Company requirements:
– The existence of a real and continuous business activity for at least one year of the company or group of companies whom the applicant maintains an employment or the professional relationship.
– Documentation proving that the employment or professional relationship can be carried out remotely.
Depending on the employment or professional relationship:
– In the case of an employment relationship, the existence of this relationship between the worker and the company not located in Spain for at least the last three months prior to the submission of the application must be accredited, as well as documentation proving that the company allows the worker to perform the work activity remotely.
– In the case of the existence of a professional relationship, it must be proven that the employee has maintained a professional relationship with one or more companies not located in Spain for the previous three months, as well as documentation proving the terms and conditions under which he/she will carry out the professional activity at a distance.
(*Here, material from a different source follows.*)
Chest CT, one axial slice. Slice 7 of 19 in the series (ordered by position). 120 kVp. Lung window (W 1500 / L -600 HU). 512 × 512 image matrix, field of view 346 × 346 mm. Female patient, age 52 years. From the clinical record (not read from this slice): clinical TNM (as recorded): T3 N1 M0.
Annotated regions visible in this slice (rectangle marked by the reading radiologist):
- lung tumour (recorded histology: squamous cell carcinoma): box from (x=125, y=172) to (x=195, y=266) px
If you need more information access  HERE

International Taxation. Minimum taxation of multinationals (Pillar 2)

The Spanish Tax Administration has published prior public consultation on the transposition into Spanish law of Council Directive (EU) 2022/2523 of 14 December 2022 on ensuring a global minimum level of taxation for multinational enterprise groups and large-scale domestic groups in the Union (Pilar 2).

Directive (EU) 2022/2523 establishes a top-up tax for multinational groups with consolidated income of more than 750 million euros through two interlocked rules, (i) the Income Inclusion Rule (IIR) and ( ii) Undertaxed Profit Rule (UTPR), in support of the former, which guarantee that the income obtained by said multinational groups located in Member States of the European Union or by multinational groups whose parent company is located in a Member State of the European Union (in the latter case, whether the group companies are located in the European Union or outside it) effectively pay a global minimum rate of 15%.

Regarding subsidiaries in Spain of this type of groups, it must be noted that if the UTPR rule applies to its group because it is located in a non-EU country that does not apply an admissible IIR, or in a country with low taxation, they will be taxed by said top-up tax.

In principle, it is proposed that the transposition of Directive (EU) 2022/2523 be carried out through its own standard of legal rank, and it must be in force on December 31, 2023 for it to be applied to the tax periods that begin on or after that date, in practice in 2024, although the UTPR rule will apply for tax periods that begin on or after December 31, 2024, in practice on January 1, 2025 .

Access the full consultation HERE

IS – Transfer Pricing: The Tax Authorities Include Them In Their Annual Tax Control Objectives

On February 27th, was published in BOE the resolution of February 6th, 2023, which establishes the general guidelines of Tax and Customs Control Plan of 2023,  which includes the reinforcement of the 360º strategy on transfer pricing purposes.
Under this line of action, the Tax Administration will intensify management and control with the identification of tax risks that may affect transactions among related parties, as a result from the incorrect determination of transfer pricing policies in multinational groups.